# Shared Apple ID delivers texts to both phones



## eah (Apr 30, 2020)

So we have two iPhones that share an Apple ID, but they have different phone numbers. Recently, I changed the password to the Apple ID, and now both phones receive any text sent to either of them. Any ideas? Thanks in advance


----------



## Couriant (Mar 26, 2002)

I assume the text messages are from other apple users (blue fill)? 

Also I take it that both phones have the same apple id? If so, then this is what I believe is to be intentional.


----------



## eah (Apr 30, 2020)

Thanks for your reply! Yes it is intentional that they share the ID, but we have not had any problems in the past with texting. Also it is any texts, not just blue ones.


----------



## Couriant (Mar 26, 2002)

hmm that is strange indeed. It happens to me with an iPad and iPhone... but only for the FaceTime / Messages...

Are the texts going to the phone number that is the 'main number' (first in the list) that your cell phone company is showing?

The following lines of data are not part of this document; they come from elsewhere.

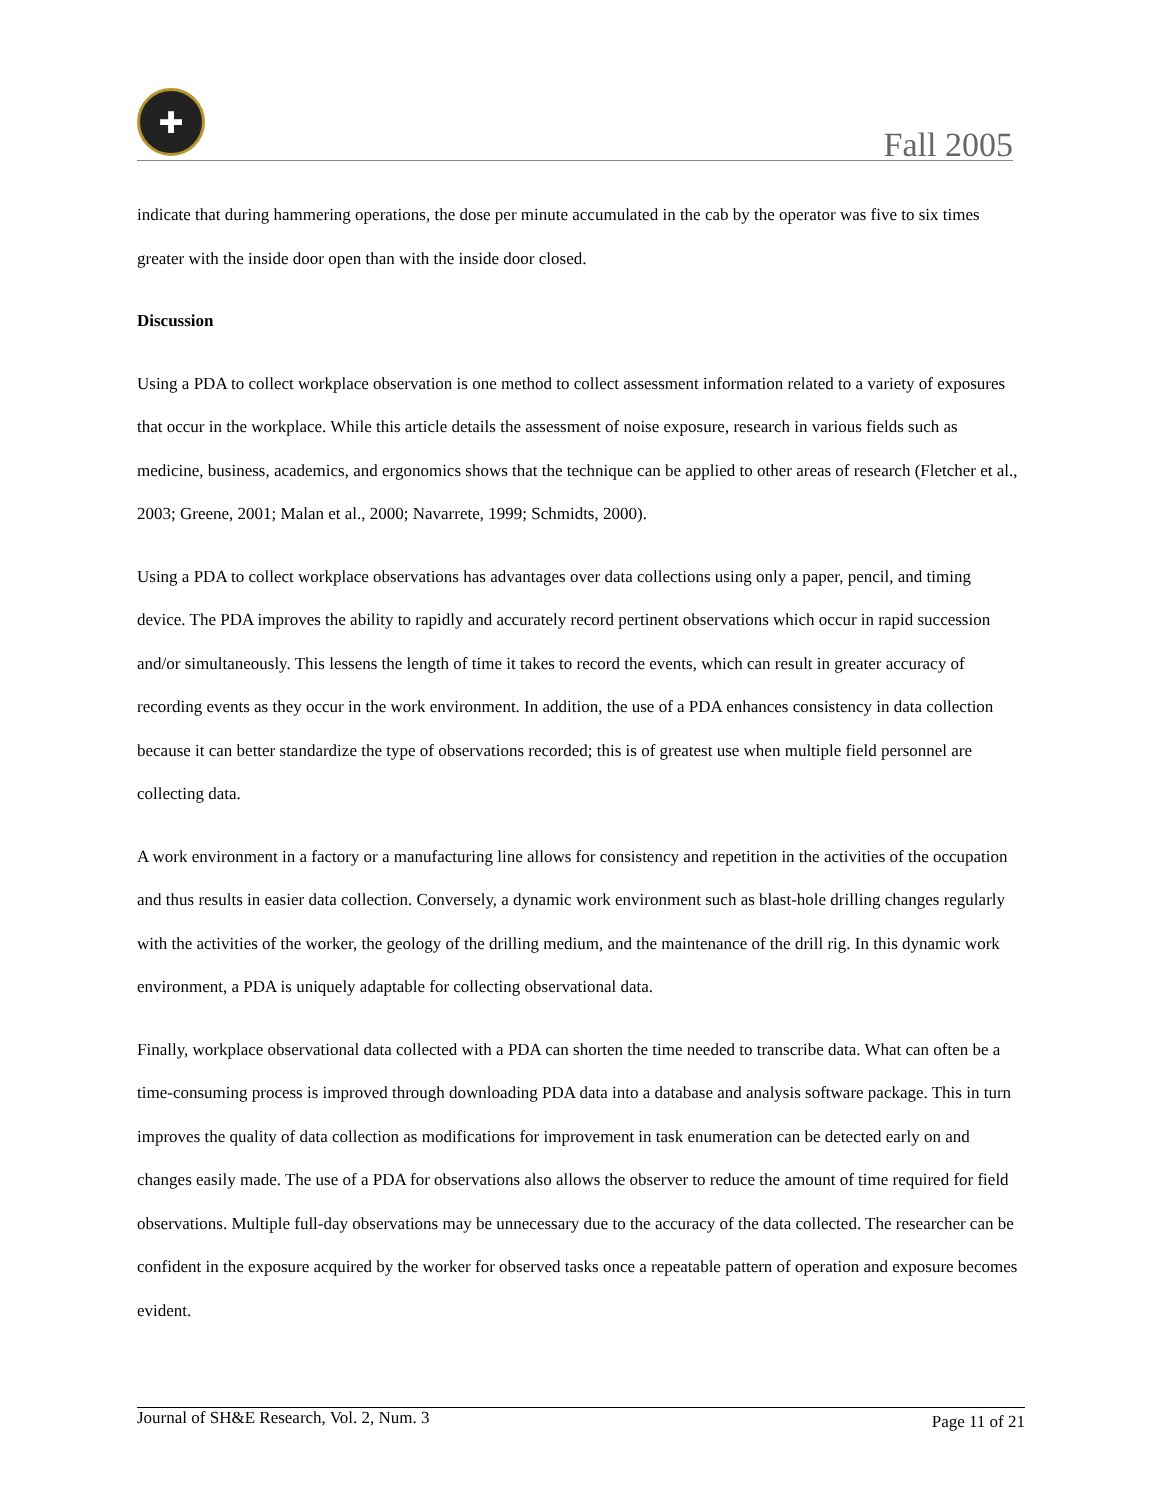✚
Fall 2005
indicate that during hammering operations, the dose per minute accumulated in the cab by the operator was five to six times greater with the inside door open than with the inside door closed.
Discussion
Using a PDA to collect workplace observation is one method to collect assessment information related to a variety of exposures that occur in the workplace. While this article details the assessment of noise exposure, research in various fields such as medicine, business, academics, and ergonomics shows that the technique can be applied to other areas of research (Fletcher et al., 2003; Greene, 2001; Malan et al., 2000; Navarrete, 1999; Schmidts, 2000).
Using a PDA to collect workplace observations has advantages over data collections using only a paper, pencil, and timing device. The PDA improves the ability to rapidly and accurately record pertinent observations which occur in rapid succession and/or simultaneously. This lessens the length of time it takes to record the events, which can result in greater accuracy of recording events as they occur in the work environment. In addition, the use of a PDA enhances consistency in data collection because it can better standardize the type of observations recorded; this is of greatest use when multiple field personnel are collecting data.
A work environment in a factory or a manufacturing line allows for consistency and repetition in the activities of the occupation and thus results in easier data collection. Conversely, a dynamic work environment such as blast-hole drilling changes regularly with the activities of the worker, the geology of the drilling medium, and the maintenance of the drill rig. In this dynamic work environment, a PDA is uniquely adaptable for collecting observational data.
Finally, workplace observational data collected with a PDA can shorten the time needed to transcribe data. What can often be a time-consuming process is improved through downloading PDA data into a database and analysis software package. This in turn improves the quality of data collection as modifications for improvement in task enumeration can be detected early on and changes easily made. The use of a PDA for observations also allows the observer to reduce the amount of time required for field observations. Multiple full-day observations may be unnecessary due to the accuracy of the data collected. The researcher can be confident in the exposure acquired by the worker for observed tasks once a repeatable pattern of operation and exposure becomes evident.
Journal of SH&E Research, Vol. 2, Num. 3 Page 11 of 21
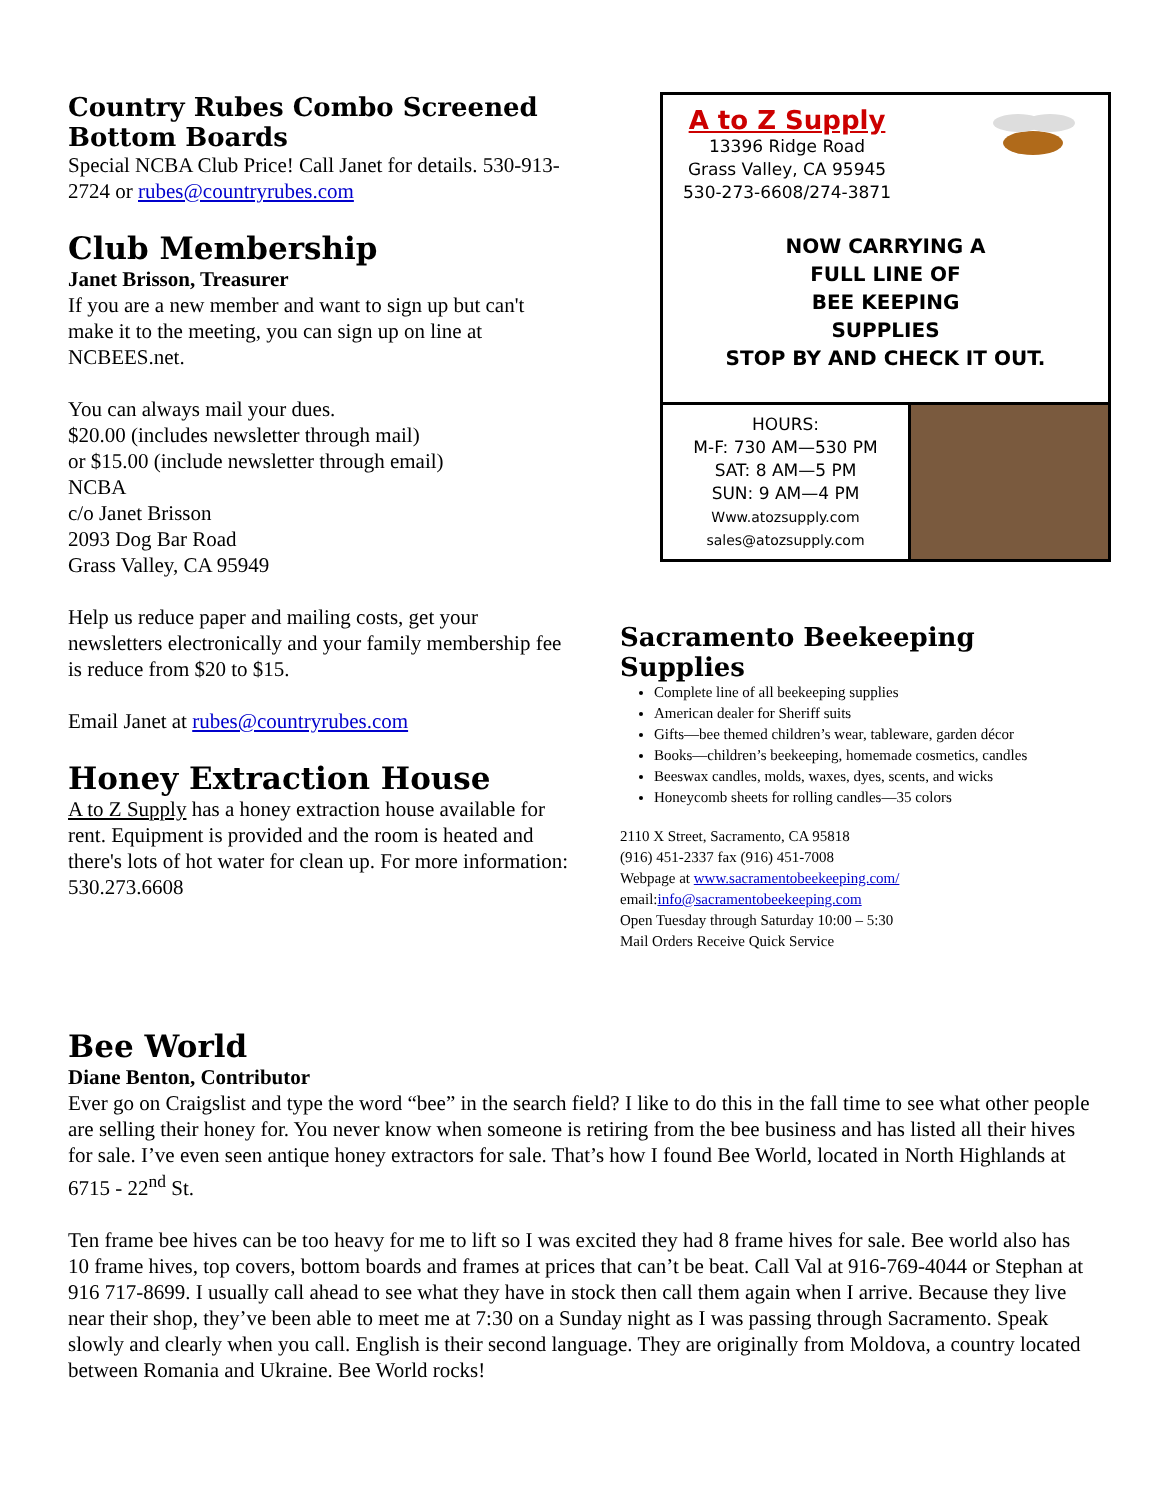Country Rubes Combo Screened Bottom Boards
Special NCBA Club Price! Call Janet for details. 530-913-2724 or rubes@countryrubes.com
Club Membership
Janet Brisson, Treasurer
If you are a new member and want to sign up but can't make it to the meeting, you can sign up on line at NCBEES.net.
You can always mail your dues.
$20.00 (includes newsletter through mail)
or $15.00 (include newsletter through email)
NCBA
c/o Janet Brisson
2093 Dog Bar Road
Grass Valley, CA 95949
Help us reduce paper and mailing costs, get your newsletters electronically and your family membership fee is reduce from $20 to $15.
Email Janet at rubes@countryrubes.com
Honey Extraction House
A to Z Supply has a honey extraction house available for rent. Equipment is provided and the room is heated and there's lots of hot water for clean up. For more information: 530.273.6608
A to Z Supply
13396 Ridge Road
Grass Valley, CA 95945
530-273-6608/274-3871
NOW CARRYING A
FULL LINE OF
BEE KEEPING
SUPPLIES
STOP BY AND CHECK IT OUT.
HOURS:
M-F: 730 AM—530 PM
SAT: 8 AM—5 PM
SUN: 9 AM—4 PM
Www.atozsupply.com
sales@atozsupply.com
Sacramento Beekeeping Supplies
Complete line of all beekeeping supplies
American dealer for Sheriff suits
Gifts—bee themed children’s wear, tableware, garden décor
Books—children’s beekeeping, homemade cosmetics, candles
Beeswax candles, molds, waxes, dyes, scents, and wicks
Honeycomb sheets for rolling candles—35 colors
2110 X Street, Sacramento, CA 95818
(916) 451-2337 fax (916) 451-7008
Webpage at www.sacramentobeekeeping.com/
email:info@sacramentobeekeeping.com
Open Tuesday through Saturday 10:00 – 5:30
Mail Orders Receive Quick Service
Bee World
Diane Benton, Contributor
Ever go on Craigslist and type the word “bee” in the search field? I like to do this in the fall time to see what other people are selling their honey for. You never know when someone is retiring from the bee business and has listed all their hives for sale. I’ve even seen antique honey extractors for sale. That’s how I found Bee World, located in North Highlands at 6715 - 22<sup>nd</sup> St.
Ten frame bee hives can be too heavy for me to lift so I was excited they had 8 frame hives for sale. Bee world also has 10 frame hives, top covers, bottom boards and frames at prices that can’t be beat. Call Val at 916-769-4044 or Stephan at 916 717-8699. I usually call ahead to see what they have in stock then call them again when I arrive. Because they live near their shop, they’ve been able to meet me at 7:30 on a Sunday night as I was passing through Sacramento. Speak slowly and clearly when you call. English is their second language. They are originally from Moldova, a country located between Romania and Ukraine. Bee World rocks!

I can't think of anything else, so the best solution I can give is to speak to your cell carrier.


----------



## eah (Apr 30, 2020)

Any text to either phone show up on both, it doesn't matter which number it was originally sent to. Thanks for your advice though


----------



## Couriant (Mar 26, 2002)

eah said:


> Any text to either phone show up on both, it doesn't matter which number it was originally sent to. Thanks for your advice though


OK, then I wonder if AppleID has both numbers tied to it and that's why it's showing on both, via Apple's Messenging. I haven't seen that myself, so I would be interested to hear what your cell carrier says.


----------



## Goddess-Bastet (Apr 26, 2019)

I have two iPhones with different number connected to my account & receive texts sent to either on both devices.
I suspect this is the reason.
I’d check the device settings too in case there’s something there.


----------



## eah (Apr 30, 2020)

Ok, will check, thanks!


----------



## Couriant (Mar 26, 2002)

Under Settings, click on AppleID then Name, Phone Numbers, E-Mail and see if there has both numbers.


----------



## eah (Apr 30, 2020)

They are both there, should that be changed and how?


----------



## Goddess-Bastet (Apr 26, 2019)

Under settings>Message deselect the other phone number to stop messages from being sent to both devices.


----------



## Couriant (Mar 26, 2002)

Goddess-Bastet said:


> Under settings>Message deselect the other phone number to stop messages from being sent to both devices.


also when you deselect it, do the same for the other phone


----------



## Goddess-Bastet (Apr 26, 2019)

I would think you’d need to keep one active so that you receive notification on that device only.


----------



## eah (Apr 30, 2020)

Hey this worked! Thank you so much!


----------



## Goddess-Bastet (Apr 26, 2019)

Great news.


----------